From then on I started taking pictures and posting them online almost every day instead of a few times a month. It was like a drug. And not only had I found something that was helping me immensely, I had apparently found something that a few others also responded to. Almost without fail, my most personal pictures – the ones that I’ve seriously contemplated not posting at all because they are so exposing – are the ones that have gotten the most numerous and positive reactions.
The connection you make with someone when you show them a picture that is so closely linked to who you are as a person, is, I think, unique.
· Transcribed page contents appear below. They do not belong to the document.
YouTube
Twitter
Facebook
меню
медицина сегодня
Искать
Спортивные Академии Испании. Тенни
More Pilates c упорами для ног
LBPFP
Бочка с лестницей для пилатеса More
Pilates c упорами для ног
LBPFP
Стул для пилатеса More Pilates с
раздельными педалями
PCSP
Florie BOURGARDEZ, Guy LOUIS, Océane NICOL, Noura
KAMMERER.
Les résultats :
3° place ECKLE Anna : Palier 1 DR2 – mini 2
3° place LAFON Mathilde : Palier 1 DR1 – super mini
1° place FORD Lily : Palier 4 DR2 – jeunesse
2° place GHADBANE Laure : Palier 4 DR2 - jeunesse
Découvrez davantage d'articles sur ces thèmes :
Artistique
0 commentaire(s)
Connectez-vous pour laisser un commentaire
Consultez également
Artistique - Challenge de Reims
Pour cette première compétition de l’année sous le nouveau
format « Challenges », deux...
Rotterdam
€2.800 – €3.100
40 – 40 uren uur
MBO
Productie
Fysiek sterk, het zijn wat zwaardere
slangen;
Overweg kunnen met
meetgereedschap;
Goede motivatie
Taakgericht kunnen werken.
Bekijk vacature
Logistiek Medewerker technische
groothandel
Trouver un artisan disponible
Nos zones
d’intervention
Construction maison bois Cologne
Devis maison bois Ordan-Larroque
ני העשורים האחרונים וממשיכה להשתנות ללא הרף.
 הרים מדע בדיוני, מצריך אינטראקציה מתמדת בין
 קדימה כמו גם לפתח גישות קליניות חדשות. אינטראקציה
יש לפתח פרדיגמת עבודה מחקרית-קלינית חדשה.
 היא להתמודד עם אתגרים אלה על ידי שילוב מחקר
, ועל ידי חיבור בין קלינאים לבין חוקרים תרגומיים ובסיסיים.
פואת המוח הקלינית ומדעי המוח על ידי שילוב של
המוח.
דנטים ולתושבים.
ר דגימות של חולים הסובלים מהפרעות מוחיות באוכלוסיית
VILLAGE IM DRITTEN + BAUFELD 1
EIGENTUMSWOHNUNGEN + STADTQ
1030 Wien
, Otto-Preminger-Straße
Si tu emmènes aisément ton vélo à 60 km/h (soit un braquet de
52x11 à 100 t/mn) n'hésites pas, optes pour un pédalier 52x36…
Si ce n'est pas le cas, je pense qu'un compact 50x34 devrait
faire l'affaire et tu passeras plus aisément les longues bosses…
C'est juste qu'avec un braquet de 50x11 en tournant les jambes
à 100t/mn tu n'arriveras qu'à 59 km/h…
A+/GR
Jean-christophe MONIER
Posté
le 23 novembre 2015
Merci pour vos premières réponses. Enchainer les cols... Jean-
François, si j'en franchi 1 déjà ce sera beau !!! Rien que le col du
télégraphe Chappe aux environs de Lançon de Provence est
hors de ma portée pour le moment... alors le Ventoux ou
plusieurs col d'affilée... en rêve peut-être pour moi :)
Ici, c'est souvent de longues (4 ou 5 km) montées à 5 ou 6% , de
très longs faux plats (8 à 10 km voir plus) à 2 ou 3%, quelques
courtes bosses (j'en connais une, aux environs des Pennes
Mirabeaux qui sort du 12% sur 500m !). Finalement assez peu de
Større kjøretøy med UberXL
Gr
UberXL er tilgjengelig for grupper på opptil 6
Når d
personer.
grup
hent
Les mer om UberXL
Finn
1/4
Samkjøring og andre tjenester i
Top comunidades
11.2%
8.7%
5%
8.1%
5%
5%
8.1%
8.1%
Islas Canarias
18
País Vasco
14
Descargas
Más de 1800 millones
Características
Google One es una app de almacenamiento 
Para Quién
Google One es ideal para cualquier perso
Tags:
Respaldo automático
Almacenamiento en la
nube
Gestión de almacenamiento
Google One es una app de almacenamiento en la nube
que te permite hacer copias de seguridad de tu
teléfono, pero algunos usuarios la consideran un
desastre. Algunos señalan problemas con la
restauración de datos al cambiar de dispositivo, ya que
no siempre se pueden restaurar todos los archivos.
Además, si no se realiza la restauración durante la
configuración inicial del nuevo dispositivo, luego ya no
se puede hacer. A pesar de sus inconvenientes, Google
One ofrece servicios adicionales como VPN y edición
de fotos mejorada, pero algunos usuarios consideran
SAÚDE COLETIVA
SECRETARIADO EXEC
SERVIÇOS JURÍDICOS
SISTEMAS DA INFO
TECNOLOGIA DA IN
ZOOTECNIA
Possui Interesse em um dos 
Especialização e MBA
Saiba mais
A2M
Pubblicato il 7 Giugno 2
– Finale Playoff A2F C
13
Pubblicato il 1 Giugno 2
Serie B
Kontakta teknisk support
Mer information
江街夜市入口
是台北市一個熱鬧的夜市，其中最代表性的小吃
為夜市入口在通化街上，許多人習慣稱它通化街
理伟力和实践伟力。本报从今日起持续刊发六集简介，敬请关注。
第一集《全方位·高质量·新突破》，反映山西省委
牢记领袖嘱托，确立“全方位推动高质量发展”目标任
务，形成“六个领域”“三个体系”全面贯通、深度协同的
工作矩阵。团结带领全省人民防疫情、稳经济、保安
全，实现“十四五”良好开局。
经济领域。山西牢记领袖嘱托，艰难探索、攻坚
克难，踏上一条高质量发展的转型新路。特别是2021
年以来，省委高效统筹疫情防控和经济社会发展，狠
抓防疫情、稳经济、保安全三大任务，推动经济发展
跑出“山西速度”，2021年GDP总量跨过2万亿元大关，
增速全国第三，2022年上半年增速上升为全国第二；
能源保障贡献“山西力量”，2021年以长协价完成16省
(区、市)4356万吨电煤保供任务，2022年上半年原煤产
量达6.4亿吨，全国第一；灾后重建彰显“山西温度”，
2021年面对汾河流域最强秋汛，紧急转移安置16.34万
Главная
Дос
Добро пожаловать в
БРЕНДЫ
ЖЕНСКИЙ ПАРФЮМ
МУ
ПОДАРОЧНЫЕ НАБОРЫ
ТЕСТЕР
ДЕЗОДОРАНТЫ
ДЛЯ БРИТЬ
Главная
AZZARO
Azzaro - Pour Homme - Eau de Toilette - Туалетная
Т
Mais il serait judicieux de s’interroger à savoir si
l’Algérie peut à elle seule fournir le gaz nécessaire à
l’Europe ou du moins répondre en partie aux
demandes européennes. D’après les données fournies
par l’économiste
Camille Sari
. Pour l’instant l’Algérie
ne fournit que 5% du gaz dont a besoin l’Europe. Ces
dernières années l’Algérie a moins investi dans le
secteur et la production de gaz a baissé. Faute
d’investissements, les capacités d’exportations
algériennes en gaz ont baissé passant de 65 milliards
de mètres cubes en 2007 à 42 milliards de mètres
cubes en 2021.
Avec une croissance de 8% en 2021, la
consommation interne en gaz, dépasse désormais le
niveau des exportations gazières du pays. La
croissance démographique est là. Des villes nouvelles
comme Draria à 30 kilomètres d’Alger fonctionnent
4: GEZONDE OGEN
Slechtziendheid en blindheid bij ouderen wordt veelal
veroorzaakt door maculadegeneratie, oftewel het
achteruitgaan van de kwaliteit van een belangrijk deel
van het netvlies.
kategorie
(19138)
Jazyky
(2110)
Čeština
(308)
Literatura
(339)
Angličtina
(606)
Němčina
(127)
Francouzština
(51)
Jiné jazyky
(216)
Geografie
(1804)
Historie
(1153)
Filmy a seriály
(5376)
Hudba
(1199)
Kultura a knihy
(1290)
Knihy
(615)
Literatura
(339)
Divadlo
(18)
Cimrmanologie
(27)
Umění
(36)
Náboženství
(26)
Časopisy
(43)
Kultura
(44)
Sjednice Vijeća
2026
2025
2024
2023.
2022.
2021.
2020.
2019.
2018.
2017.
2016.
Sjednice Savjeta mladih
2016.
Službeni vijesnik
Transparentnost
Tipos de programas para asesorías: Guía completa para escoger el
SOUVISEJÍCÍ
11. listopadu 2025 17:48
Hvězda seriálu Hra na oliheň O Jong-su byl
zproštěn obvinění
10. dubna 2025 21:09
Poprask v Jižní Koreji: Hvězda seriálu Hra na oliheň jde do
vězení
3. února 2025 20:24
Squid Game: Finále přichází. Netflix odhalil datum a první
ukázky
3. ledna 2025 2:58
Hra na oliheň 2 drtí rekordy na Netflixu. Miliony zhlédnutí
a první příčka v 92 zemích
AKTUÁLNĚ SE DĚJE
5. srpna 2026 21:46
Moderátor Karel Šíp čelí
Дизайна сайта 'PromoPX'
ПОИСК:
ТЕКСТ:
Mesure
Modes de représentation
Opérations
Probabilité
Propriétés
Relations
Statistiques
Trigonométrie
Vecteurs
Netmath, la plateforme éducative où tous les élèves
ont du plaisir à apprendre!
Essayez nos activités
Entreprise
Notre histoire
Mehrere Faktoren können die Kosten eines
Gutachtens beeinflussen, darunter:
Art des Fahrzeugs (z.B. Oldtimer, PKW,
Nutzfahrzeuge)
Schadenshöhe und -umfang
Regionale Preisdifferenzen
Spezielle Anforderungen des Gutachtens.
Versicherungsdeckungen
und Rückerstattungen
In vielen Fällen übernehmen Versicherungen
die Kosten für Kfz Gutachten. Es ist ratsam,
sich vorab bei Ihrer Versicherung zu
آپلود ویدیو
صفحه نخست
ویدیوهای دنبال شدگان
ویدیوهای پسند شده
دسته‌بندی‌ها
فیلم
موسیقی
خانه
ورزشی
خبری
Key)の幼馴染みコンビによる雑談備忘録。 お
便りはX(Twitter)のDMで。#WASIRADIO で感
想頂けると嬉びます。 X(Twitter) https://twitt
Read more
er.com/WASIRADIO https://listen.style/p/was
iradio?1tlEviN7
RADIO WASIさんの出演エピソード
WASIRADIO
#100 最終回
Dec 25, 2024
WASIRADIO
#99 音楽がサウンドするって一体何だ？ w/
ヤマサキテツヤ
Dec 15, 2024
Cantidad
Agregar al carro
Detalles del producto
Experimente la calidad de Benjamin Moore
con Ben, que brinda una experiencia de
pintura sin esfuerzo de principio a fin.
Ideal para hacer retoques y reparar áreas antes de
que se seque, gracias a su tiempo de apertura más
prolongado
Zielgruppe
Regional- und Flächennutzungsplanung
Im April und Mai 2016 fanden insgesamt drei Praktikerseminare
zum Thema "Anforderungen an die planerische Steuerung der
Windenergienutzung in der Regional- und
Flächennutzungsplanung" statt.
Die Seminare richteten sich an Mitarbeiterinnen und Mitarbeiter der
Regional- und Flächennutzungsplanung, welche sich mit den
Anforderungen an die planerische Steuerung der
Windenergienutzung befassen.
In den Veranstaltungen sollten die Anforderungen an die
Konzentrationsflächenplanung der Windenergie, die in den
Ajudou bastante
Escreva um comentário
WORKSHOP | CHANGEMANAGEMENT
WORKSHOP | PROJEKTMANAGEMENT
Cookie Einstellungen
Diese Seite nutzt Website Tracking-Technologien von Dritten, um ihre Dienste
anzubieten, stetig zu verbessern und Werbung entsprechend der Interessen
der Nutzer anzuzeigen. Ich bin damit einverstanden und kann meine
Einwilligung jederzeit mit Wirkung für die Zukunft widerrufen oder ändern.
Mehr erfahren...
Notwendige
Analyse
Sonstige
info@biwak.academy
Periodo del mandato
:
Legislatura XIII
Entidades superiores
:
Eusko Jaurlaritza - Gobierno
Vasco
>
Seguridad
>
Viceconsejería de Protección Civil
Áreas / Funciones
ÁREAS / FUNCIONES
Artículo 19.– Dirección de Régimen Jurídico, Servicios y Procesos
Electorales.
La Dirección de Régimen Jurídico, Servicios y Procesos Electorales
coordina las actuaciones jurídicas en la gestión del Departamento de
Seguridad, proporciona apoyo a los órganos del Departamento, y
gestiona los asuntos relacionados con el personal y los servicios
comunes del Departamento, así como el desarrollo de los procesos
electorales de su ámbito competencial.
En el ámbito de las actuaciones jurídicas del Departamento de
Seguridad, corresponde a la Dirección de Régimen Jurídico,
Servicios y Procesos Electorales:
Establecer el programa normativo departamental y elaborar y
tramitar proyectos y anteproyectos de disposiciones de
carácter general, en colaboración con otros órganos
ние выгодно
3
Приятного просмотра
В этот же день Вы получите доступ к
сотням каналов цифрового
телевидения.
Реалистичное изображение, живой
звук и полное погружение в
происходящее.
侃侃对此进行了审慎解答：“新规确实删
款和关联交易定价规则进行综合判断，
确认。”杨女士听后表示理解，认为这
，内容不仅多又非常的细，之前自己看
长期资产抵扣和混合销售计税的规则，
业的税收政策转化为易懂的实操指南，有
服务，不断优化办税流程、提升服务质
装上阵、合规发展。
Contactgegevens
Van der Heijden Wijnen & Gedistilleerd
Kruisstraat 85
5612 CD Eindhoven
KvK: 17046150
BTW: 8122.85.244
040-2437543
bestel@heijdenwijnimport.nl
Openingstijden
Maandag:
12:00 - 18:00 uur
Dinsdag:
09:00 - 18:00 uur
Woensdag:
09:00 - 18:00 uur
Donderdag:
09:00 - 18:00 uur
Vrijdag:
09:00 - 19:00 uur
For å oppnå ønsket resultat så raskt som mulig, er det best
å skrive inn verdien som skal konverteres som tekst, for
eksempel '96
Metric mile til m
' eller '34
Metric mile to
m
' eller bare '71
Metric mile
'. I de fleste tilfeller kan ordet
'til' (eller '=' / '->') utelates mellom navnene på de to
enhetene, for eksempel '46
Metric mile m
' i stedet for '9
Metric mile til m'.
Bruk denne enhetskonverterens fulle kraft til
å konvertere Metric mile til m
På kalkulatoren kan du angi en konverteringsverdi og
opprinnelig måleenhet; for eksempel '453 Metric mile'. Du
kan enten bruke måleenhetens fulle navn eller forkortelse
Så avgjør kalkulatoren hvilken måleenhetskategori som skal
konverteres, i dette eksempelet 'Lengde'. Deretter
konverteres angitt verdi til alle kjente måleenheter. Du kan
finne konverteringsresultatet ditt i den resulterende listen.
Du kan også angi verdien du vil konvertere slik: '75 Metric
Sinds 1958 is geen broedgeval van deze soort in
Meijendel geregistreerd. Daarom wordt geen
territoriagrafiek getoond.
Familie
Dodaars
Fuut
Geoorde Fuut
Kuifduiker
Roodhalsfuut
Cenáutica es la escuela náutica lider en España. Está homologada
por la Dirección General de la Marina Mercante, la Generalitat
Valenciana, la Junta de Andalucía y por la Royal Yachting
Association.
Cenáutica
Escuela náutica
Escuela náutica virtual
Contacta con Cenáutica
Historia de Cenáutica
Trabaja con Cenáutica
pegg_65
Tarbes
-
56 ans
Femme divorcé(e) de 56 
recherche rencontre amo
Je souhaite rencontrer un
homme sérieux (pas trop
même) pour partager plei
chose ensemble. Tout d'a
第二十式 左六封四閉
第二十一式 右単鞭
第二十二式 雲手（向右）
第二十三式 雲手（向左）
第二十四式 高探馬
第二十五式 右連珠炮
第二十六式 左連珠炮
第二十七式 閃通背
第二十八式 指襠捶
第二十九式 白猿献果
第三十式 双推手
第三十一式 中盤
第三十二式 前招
You’re expressing to them who you are as a person in a way that would probably be hard to replicate using words, and in taking a liking to what you do, that person is also showing you who they are in a subtle way.
That has also been a factor in keeping me going sometimes, the fact that I may feel absolutely awful some days, but by expressing that in a picture, I’m creating something beautiful out of it, that hopefully brings something positive to other people’s lives.
To me, words and images are almost inseparable, and I rarely know which comes first for any given image. On some images I superimpose the words associated with it, but even when I don’t, which is most of the time, they are always there in the background.
It’s like a story being written out in my mind, and I just illustrate a few scenes from it. However, I don’t expect people to see the exact same things as I do in my images, in fact I think it’s better if everyone has their own interpretations, but I always know what it is I want to say.
I don’t know if I have a particular photographic style, but I guess I do at least have a very clear idea of what I like and how I want my images to look. I rarely shoot with anything other than my 50mm and 35mm primes, and I process most of my images in roughly the same way.
Apart from getting to know my aesthetics, the only thing I hope people take away from my photography is that it is a part of me, and while I do hope to become as ‘good’ a photographer as I can, expression will always come before technical perfection.